Despite workers’ strong preference for natural light and a view of the outdoors, many workers reported being deprived in this area. One-third reported that they don’t get enough natural light in their workplace. Nearly half (47 percent) of those surveyed said that they feel tired or very tired because of the absence of natural light in their office. Another 43 percent said that the lack of light makes them feel gloomy.

The tech connection

These days, workers just might be craving natural light more than ever. Seventy-three percent of the workers surveyed said that prolonged use of technology makes them want a visual break like taking a glance out a window or having a short walk.

Extensive screen time does have a real impact on the body. It can make workers more vulnerable to eye strain and headaches, for example. Exposure to natural light can help with some of these effects. A common suggestion for dealing with eye strain is the 20-20-20 rule. For every 20 minutes you stare at a screen you’re supposed to take a 20 second break to look at something at least 20 feet away. Getting enough natural light can help maximize these breaks, and minimize the strain.

Sleep, productivity and health

Other research has confirmed that exposure to natural light, or lack thereof, has an impact on workers.

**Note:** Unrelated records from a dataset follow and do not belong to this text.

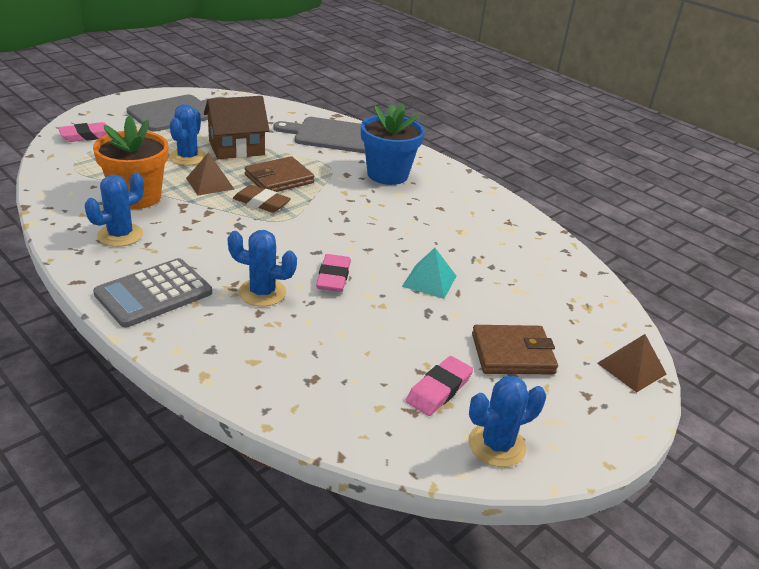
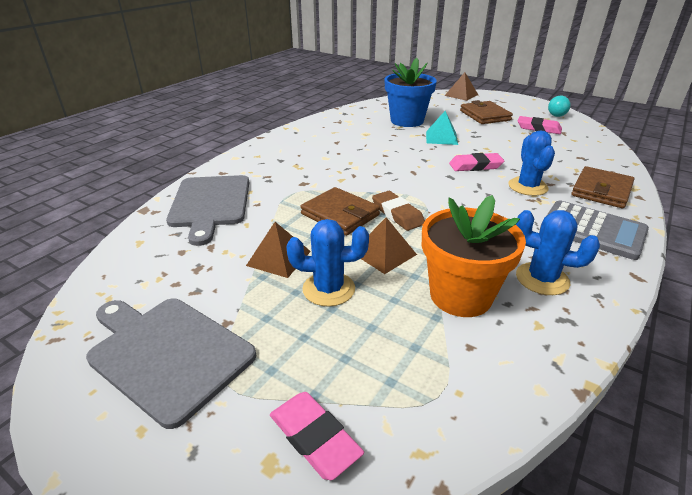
camera: 100 degrees left, 0 degrees up
(217, 343) = (601, 190): none -> brown wallet
(236, 148) = (279, 258): brown house -> brown pyramid
(261, 203) = (397, 214): brown eraser -> brown eraser turned 45 degrees counterclockwise
(387, 175) = (292, 165): blue flower pot -> blue flower pot (407, 121)
(497, 445) = (556, 116): blue cactus -> turquoise ball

A 2014 study by Northwestern University, which was published in the journal Sleep and reported by Entrepreneur, found that employees who spend their days working in a windowless environment had more sleep problems at night. Researchers found that workers with windows slept an average of an extra 46 minutes per night. Getting a good night’s rest, in turn, affects employee happiness, health and productivity.

Workers and employers can learn from this research. Something like exposure to natural light and views of the outdoors might seem small, but it can have a major impact day-to-day.

“The extent to which daylight exposure impacts office workers is remarkable,” Ivy Cheung, a coauthor of the study, told Entrepreneur. “Day-shift office workers’ quality of life and sleep may be improved via emphasis on light exposure and lighting levels in current offices as well as in the design of future offices.”